***** Quoted passage

A new economy is emerging in the form of mindfulness products designed to help you detox digitally. There is a purse with a Faraday pocket designed with the express purpose of assisting women to limit their screen time and prevent unwanted ads from tracking their every move and conversation. Just because tech overlords want us to live online at all times and insist we will enjoy it doesn’t mean we want to or ever will.
When I first got online in the late 1990s as a student, I was most interested in using the World Wide Web to create offline experiences. Chat rooms usually led to offline phone calls. I visited a pen-pal site to find people to write to in real life — one of whom I’ve been writing to for two decades now. We ended up meeting in person a few years ago. And as an advertising professional, I even met my wife through her website, which is the oldest site devoted to advertising still online today.
Even as AI seems to be an unstoppable force, we might just be witnessing the end of Moore’s law, not as it pertains to technology but to our interest in it. For every early adopter or evangelist of the new, scores of people might see its value but not its meaning.

**********

(Assignment a):
Answer these about the digital detox essay:
(i) What feature does the purse it mentions have?
(ii) When did the writer first get online?
(iii) Through what did the writer meet their wife?
The essay above and the listing that comes next were taken from unrelated sources.

***** Information given

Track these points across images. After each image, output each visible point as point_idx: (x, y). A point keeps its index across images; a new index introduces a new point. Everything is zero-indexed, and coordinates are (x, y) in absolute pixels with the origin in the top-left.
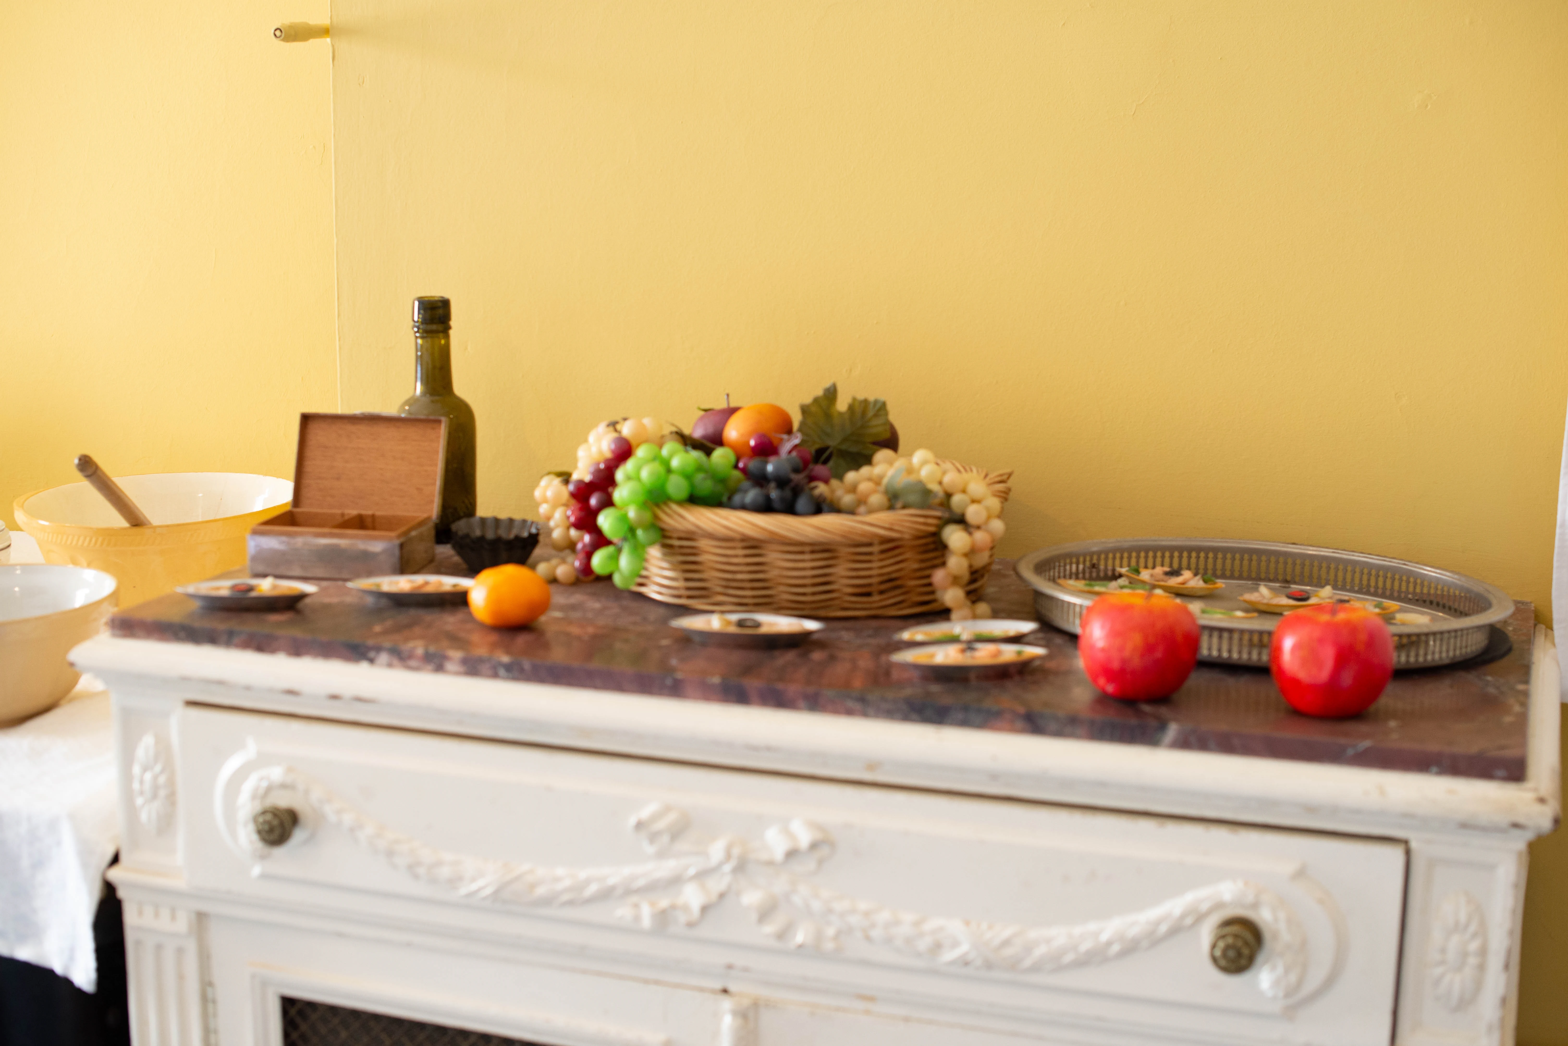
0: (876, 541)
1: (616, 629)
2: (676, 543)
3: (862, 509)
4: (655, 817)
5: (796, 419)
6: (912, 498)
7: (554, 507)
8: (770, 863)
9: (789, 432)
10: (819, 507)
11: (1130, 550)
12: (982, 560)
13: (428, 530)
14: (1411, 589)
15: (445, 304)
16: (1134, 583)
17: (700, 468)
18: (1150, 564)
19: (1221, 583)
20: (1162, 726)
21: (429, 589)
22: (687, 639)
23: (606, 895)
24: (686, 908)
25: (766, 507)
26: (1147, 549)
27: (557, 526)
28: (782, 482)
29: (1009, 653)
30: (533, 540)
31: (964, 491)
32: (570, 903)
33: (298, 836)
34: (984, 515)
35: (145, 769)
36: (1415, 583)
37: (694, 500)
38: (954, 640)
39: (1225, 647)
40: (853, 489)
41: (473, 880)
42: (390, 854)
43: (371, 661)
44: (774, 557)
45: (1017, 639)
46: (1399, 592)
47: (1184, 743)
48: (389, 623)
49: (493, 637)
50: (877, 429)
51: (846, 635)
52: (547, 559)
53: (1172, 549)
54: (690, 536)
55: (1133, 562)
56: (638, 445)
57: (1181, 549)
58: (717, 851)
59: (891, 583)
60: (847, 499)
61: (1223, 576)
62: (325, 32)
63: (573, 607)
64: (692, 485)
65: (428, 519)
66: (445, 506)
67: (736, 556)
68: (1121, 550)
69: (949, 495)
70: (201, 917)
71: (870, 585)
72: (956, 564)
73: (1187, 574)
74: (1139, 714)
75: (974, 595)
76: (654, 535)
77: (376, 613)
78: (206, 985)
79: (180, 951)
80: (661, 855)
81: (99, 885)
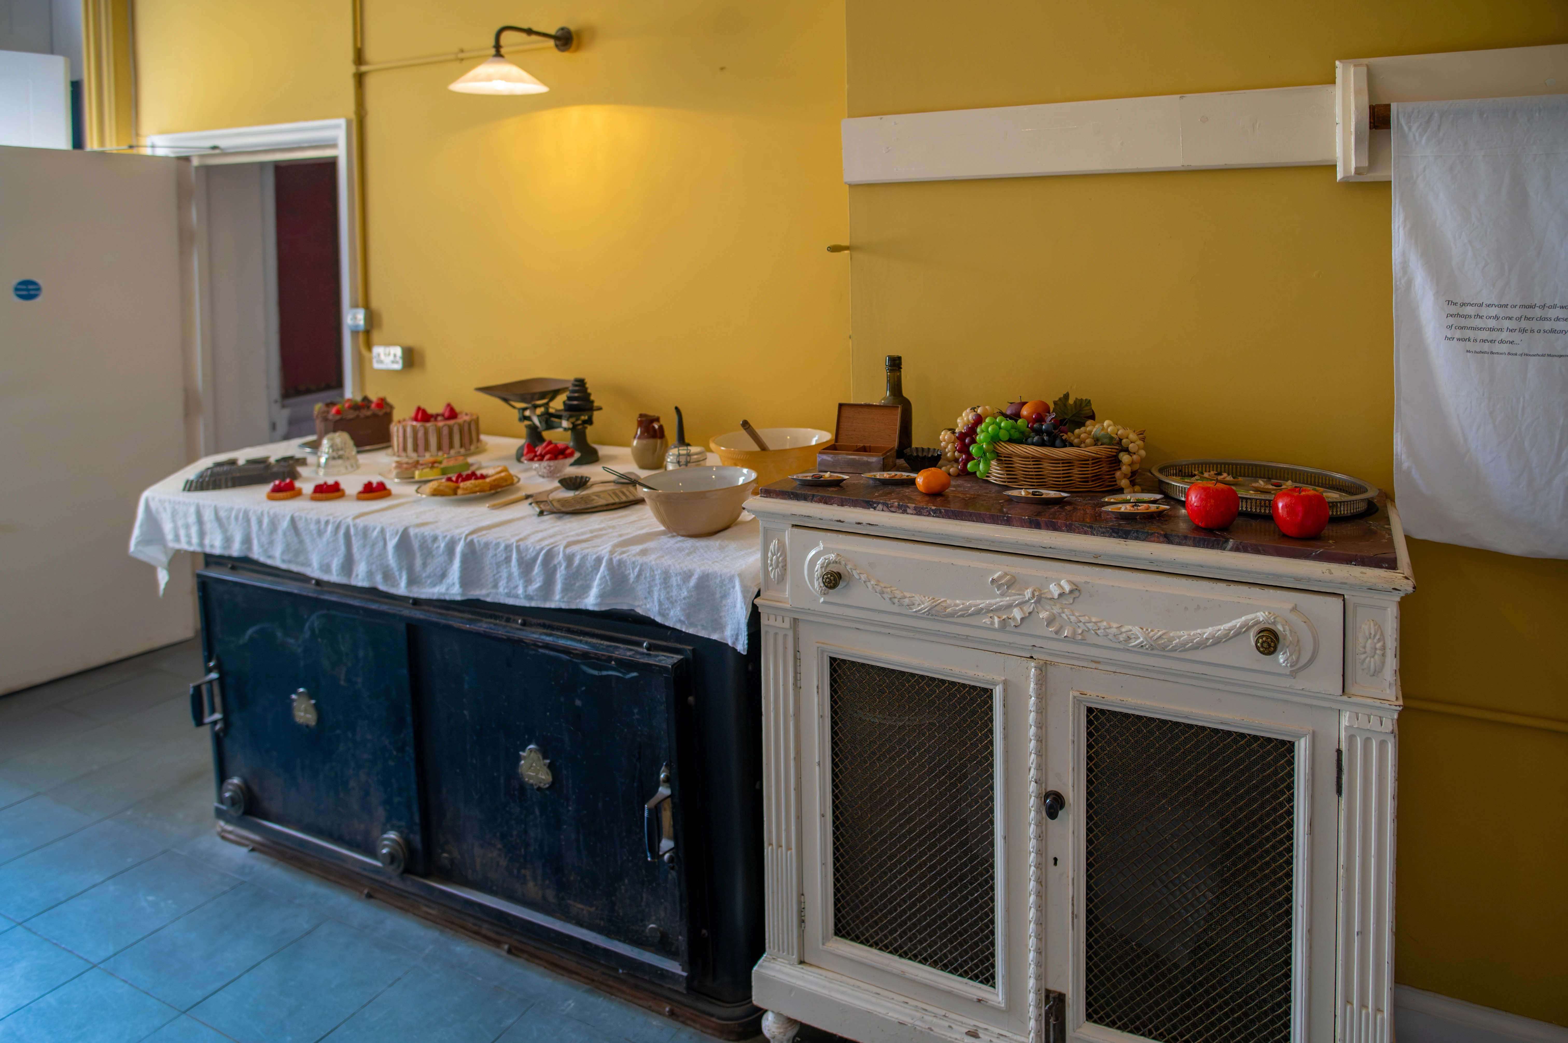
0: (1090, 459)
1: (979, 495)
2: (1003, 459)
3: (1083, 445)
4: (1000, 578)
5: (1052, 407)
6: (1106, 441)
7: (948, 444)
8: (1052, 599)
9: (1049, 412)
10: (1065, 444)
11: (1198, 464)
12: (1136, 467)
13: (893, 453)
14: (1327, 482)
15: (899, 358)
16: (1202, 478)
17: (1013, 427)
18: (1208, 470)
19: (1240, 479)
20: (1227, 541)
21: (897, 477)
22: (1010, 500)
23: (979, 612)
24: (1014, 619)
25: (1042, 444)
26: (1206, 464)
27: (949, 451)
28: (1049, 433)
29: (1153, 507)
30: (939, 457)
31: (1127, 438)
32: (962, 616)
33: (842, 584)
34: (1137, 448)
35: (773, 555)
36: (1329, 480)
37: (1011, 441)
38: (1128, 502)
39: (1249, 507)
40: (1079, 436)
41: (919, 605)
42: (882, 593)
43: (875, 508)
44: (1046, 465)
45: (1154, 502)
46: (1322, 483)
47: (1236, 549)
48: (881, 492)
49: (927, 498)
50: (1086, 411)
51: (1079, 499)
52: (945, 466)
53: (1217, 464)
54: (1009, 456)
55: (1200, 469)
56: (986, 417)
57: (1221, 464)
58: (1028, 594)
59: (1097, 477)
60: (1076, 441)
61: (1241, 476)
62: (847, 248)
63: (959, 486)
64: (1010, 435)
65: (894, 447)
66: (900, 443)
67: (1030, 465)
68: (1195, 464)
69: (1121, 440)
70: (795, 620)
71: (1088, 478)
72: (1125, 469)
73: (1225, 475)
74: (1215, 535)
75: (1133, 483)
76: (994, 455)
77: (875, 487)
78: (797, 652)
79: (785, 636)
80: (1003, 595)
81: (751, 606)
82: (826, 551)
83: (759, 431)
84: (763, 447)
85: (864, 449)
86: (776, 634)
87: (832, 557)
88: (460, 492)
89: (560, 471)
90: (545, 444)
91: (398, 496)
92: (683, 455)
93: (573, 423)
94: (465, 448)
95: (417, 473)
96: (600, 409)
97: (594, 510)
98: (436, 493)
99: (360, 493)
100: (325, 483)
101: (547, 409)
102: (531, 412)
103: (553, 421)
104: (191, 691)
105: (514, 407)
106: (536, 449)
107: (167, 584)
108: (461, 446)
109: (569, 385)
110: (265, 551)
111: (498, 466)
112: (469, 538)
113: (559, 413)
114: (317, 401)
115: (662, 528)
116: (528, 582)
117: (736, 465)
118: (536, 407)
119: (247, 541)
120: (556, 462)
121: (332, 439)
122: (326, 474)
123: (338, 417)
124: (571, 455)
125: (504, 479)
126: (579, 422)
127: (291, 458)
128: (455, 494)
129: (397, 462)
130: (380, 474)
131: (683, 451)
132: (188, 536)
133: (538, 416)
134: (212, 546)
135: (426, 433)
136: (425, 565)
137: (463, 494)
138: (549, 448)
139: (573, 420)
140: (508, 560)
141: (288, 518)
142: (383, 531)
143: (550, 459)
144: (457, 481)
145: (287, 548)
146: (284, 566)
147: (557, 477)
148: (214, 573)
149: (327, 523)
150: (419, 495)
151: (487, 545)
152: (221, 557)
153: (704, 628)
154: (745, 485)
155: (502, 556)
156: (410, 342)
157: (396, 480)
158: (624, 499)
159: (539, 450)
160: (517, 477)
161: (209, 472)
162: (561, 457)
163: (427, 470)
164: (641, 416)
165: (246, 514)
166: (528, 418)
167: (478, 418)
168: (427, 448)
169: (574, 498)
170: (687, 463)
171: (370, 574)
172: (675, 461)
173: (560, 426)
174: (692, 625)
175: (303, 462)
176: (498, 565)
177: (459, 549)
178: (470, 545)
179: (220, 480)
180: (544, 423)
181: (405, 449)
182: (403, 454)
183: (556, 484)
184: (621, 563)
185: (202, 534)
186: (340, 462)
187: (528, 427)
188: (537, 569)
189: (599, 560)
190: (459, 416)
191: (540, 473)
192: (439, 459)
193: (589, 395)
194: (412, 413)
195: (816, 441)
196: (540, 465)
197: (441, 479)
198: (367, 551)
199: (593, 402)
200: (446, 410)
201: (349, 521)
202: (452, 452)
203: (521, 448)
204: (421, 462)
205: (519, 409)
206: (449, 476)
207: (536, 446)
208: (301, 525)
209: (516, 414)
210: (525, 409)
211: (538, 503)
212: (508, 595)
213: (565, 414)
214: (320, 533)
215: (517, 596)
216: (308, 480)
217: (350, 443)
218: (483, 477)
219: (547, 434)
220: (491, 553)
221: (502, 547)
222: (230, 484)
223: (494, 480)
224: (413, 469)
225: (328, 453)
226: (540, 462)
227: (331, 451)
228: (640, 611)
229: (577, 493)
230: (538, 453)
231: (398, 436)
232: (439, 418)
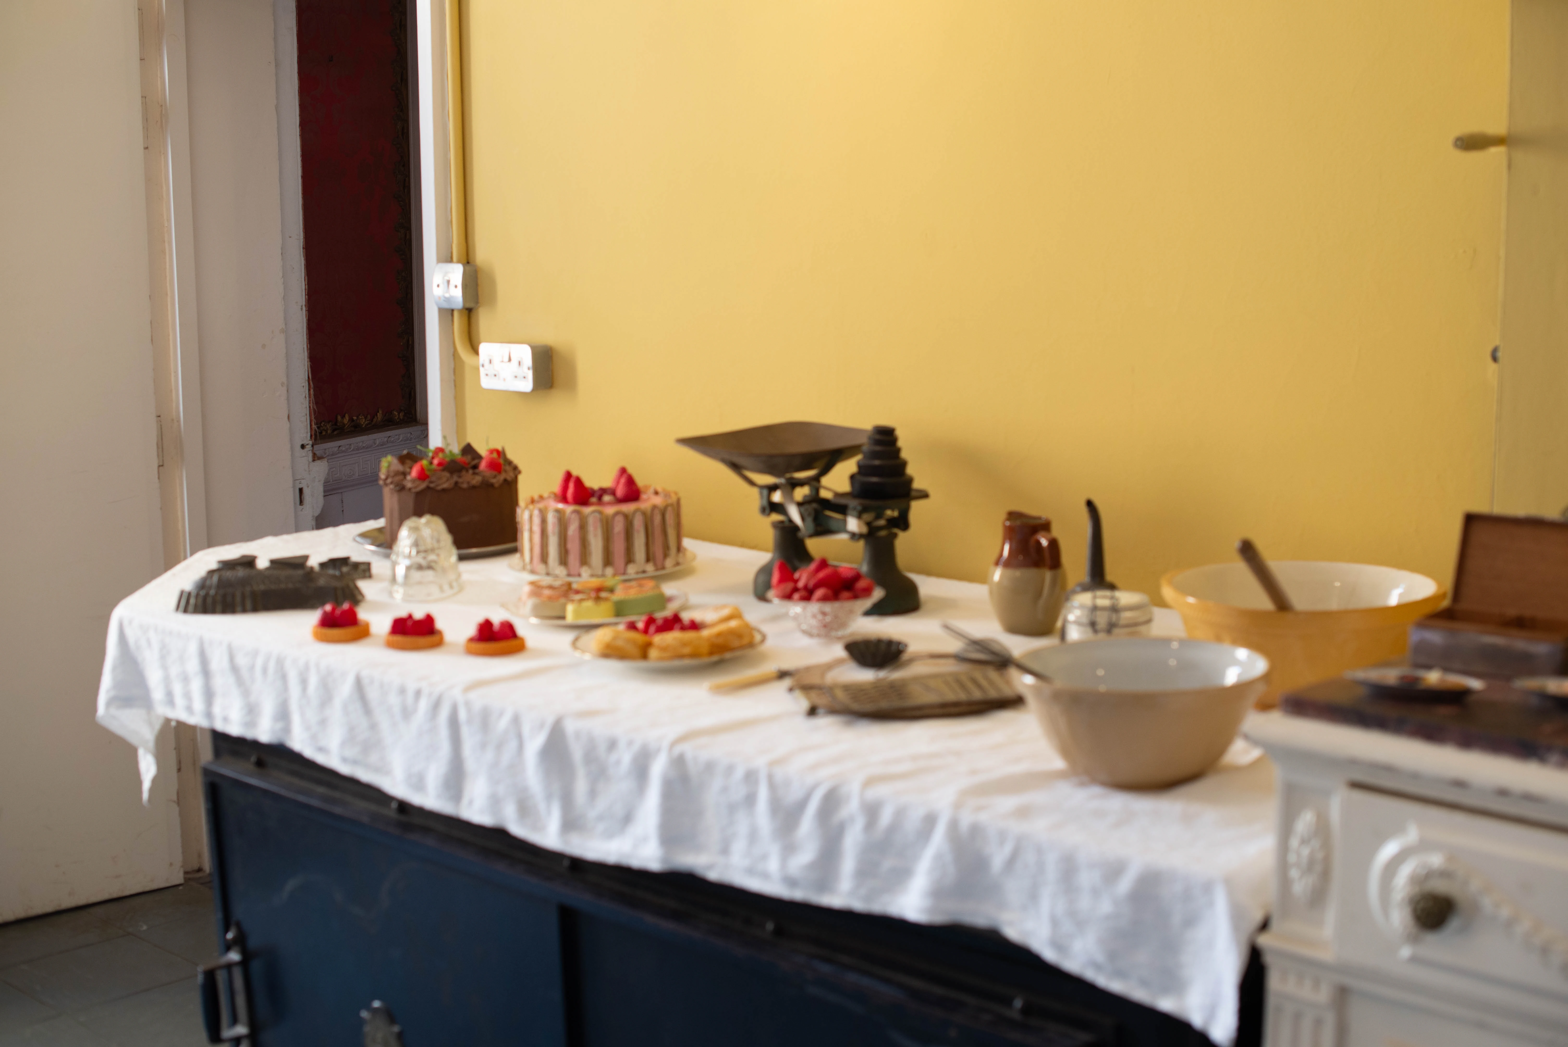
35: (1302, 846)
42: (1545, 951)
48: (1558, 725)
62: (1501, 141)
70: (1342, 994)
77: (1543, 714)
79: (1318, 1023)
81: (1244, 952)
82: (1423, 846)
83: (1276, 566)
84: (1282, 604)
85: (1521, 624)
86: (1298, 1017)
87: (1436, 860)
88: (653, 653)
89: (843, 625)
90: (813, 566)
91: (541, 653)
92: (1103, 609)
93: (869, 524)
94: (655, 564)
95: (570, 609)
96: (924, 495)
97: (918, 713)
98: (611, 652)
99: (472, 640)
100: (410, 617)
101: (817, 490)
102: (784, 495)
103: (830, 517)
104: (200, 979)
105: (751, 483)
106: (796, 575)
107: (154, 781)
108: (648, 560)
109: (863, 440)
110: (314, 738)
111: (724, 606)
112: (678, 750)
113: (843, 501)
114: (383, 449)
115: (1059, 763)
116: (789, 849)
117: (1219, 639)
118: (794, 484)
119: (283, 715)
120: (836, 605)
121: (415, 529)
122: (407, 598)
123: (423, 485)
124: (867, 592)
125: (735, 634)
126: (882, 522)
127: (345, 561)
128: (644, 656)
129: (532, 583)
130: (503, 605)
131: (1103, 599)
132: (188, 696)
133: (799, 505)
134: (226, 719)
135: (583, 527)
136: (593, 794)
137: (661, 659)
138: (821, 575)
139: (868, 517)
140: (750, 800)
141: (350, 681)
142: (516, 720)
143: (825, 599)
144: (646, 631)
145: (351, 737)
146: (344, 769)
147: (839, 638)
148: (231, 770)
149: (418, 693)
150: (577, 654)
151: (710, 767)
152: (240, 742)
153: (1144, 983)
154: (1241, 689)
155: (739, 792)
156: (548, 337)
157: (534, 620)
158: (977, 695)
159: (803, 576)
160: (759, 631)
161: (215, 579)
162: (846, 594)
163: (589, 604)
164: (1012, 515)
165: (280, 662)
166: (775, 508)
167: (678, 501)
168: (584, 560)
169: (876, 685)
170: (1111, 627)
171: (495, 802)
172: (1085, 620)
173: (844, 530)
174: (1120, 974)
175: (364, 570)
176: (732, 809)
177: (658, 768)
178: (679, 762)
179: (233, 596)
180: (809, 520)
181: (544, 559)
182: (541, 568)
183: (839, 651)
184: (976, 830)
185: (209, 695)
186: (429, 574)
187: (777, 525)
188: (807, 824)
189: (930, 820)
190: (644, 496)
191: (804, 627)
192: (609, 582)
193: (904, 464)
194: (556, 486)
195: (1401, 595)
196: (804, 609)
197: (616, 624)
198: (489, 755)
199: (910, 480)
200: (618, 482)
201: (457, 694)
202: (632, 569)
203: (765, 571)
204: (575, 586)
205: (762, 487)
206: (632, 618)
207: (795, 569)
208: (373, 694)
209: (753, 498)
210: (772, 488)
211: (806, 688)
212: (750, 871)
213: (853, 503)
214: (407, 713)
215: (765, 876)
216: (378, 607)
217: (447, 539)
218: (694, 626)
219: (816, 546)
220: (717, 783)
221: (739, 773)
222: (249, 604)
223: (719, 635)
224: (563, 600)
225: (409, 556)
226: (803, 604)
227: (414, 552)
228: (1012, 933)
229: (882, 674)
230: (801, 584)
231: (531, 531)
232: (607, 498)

**********

(Assignment b):
From the listing, quote the lines between the one holding "82: (826, 551)" and the one holding "149: (327, 523)", inclusive.

(Task answer a):
(i) A Faraday pocket.
(ii) In the late 1990s, as a student.
(iii) Through her website, the oldest site devoted to advertising still online today.

(Task answer b):
82: (826, 551)
83: (759, 431)
84: (763, 447)
85: (864, 449)
86: (776, 634)
87: (832, 557)
88: (460, 492)
89: (560, 471)
90: (545, 444)
91: (398, 496)
92: (683, 455)
93: (573, 423)
94: (465, 448)
95: (417, 473)
96: (600, 409)
97: (594, 510)
98: (436, 493)
99: (360, 493)
100: (325, 483)
101: (547, 409)
102: (531, 412)
103: (553, 421)
104: (191, 691)
105: (514, 407)
106: (536, 449)
107: (167, 584)
108: (461, 446)
109: (569, 385)
110: (265, 551)
111: (498, 466)
112: (469, 538)
113: (559, 413)
114: (317, 401)
115: (662, 528)
116: (528, 582)
117: (736, 465)
118: (536, 407)
119: (247, 541)
120: (556, 462)
121: (332, 439)
122: (326, 474)
123: (338, 417)
124: (571, 455)
125: (504, 479)
126: (579, 422)
127: (291, 458)
128: (455, 494)
129: (397, 462)
130: (380, 474)
131: (683, 451)
132: (188, 536)
133: (538, 416)
134: (212, 546)
135: (426, 433)
136: (425, 565)
137: (463, 494)
138: (549, 448)
139: (573, 420)
140: (508, 560)
141: (288, 518)
142: (383, 531)
143: (550, 459)
144: (457, 481)
145: (287, 548)
146: (284, 566)
147: (557, 477)
148: (214, 573)
149: (327, 523)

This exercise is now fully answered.